EXERCISE >>
When the string "解放周末" is part of a line below, that line should be copied.

RECORDS SUPPLIED >>
____________

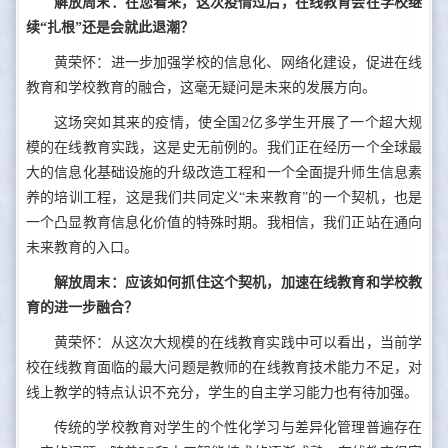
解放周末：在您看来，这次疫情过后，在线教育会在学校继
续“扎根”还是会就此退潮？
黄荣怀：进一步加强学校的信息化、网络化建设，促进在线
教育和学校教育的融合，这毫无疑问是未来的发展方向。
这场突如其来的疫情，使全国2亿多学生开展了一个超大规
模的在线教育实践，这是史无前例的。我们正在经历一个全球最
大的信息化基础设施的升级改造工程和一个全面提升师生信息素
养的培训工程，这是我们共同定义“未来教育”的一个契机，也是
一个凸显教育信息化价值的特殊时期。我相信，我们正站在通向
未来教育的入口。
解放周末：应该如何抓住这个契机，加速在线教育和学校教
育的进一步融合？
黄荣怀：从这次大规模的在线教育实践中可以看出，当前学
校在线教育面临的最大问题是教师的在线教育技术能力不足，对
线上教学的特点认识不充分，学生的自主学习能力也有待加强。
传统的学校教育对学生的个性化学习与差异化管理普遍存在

____________

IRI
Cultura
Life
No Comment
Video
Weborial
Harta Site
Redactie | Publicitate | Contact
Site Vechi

____________

SOLVED EXERCISE >>
解放周末：在您看来，这次疫情过后，在线教育会在学校继
解放周末：应该如何抓住这个契机，加速在线教育和学校教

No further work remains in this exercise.